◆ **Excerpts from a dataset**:
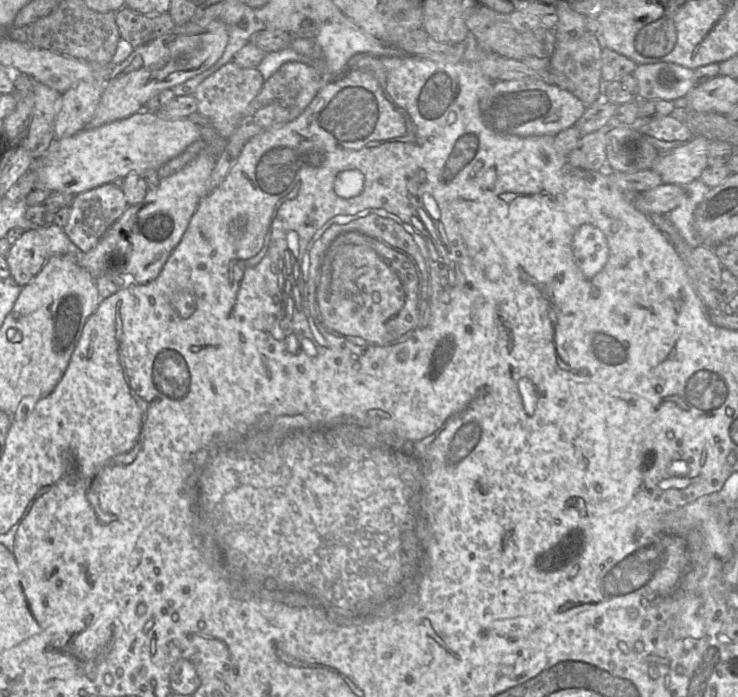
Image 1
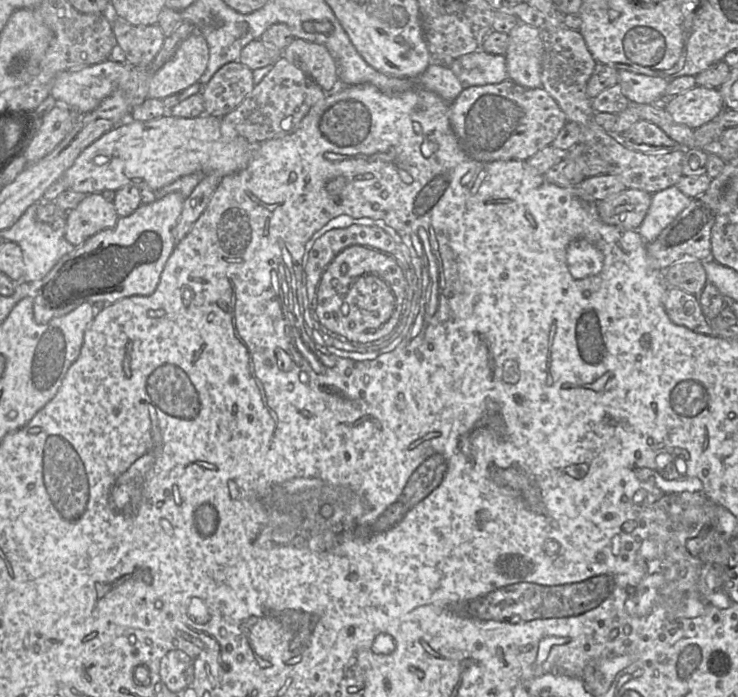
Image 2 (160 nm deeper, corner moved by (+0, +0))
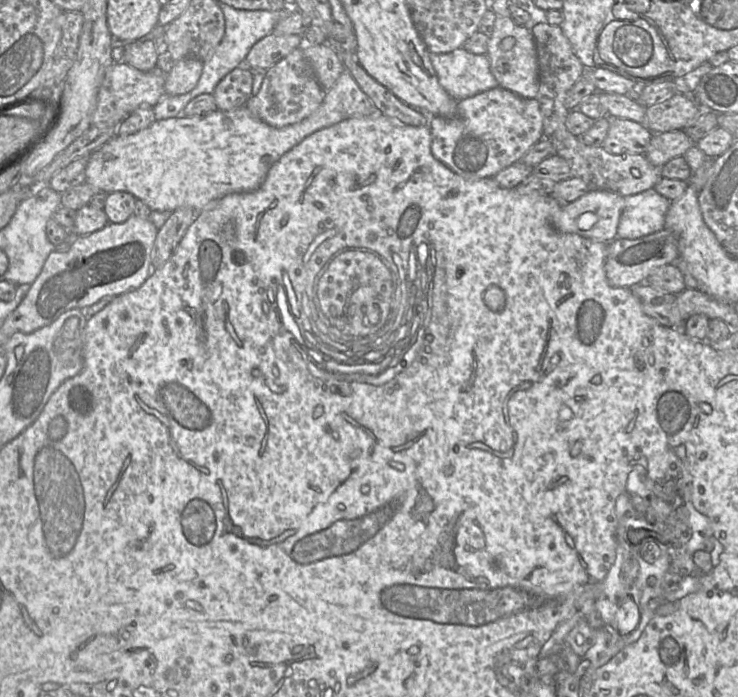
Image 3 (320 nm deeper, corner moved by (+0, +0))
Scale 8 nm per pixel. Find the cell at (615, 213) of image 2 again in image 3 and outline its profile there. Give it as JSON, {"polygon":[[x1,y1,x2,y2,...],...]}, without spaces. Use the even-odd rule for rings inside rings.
{"polygon":[[590,190,577,200,563,204,561,210,554,215,554,226,560,232,578,234,599,242,610,242,617,238,624,205,624,197,619,194,605,190]]}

◆ **Your objective**: Exactly as given, transcribe every line of the data, but not its images.

◆ **Output**:
Image 1
Image 2 (160 nm deeper, corner moved by (+0, +0))
Image 3 (320 nm deeper, corner moved by (+0, +0))
Scale 8 nm per pixel. Find the cell at (615, 213) of image 2 again in image 3 and outline its profile there. Give it as JSON, {"polygon":[[x1,y1,x2,y2,...],...]}, without spaces. Use the even-odd rule for rings inside rings.
{"polygon":[[590,190,577,200,563,204,561,210,554,215,554,226,560,232,578,234,599,242,610,242,617,238,624,205,624,197,619,194,605,190]]}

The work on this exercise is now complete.